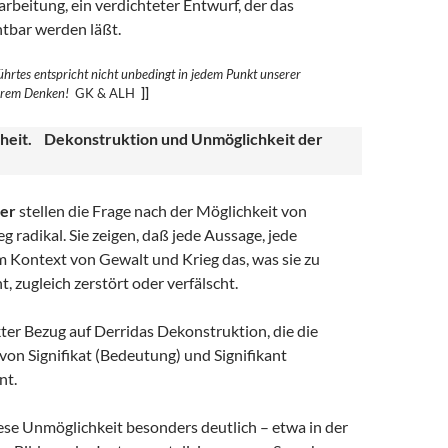
rbeitung, ein verdichteter Entwurf, der das
htbar werden läßt.
hrtes entspricht nicht unbedingt in jedem Punkt unserer
erem
Denken!
GK & ALH
]]
heit. Dekonstruktion und Unmöglichkeit der
er
stellen die Frage nach der Möglichkeit von
g radikal. Sie zeigen, daß jede Aussage, jede
m Kontext von Gewalt und Krieg das, was sie zu
t, zugleich zerstört oder verfälscht.
ekter Bezug auf Derridas Dekonstruktion, die die
on Signifikat (Bedeutung) und Signifikant
nt.
ese Unmöglichkeit besonders deutlich – etwa in der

+---+

▶ [ABOUT THIS EXERCISE]: Only the lines from the one containing "on Signifikat (Bedeutung) und Signifikant" through the last line above belong in your answer. Retype them exactly.

▶ [OUTPUT BELOW]:
on Signifikat (Bedeutung) und Signifikant
nt.
ese Unmöglichkeit besonders deutlich – etwa in der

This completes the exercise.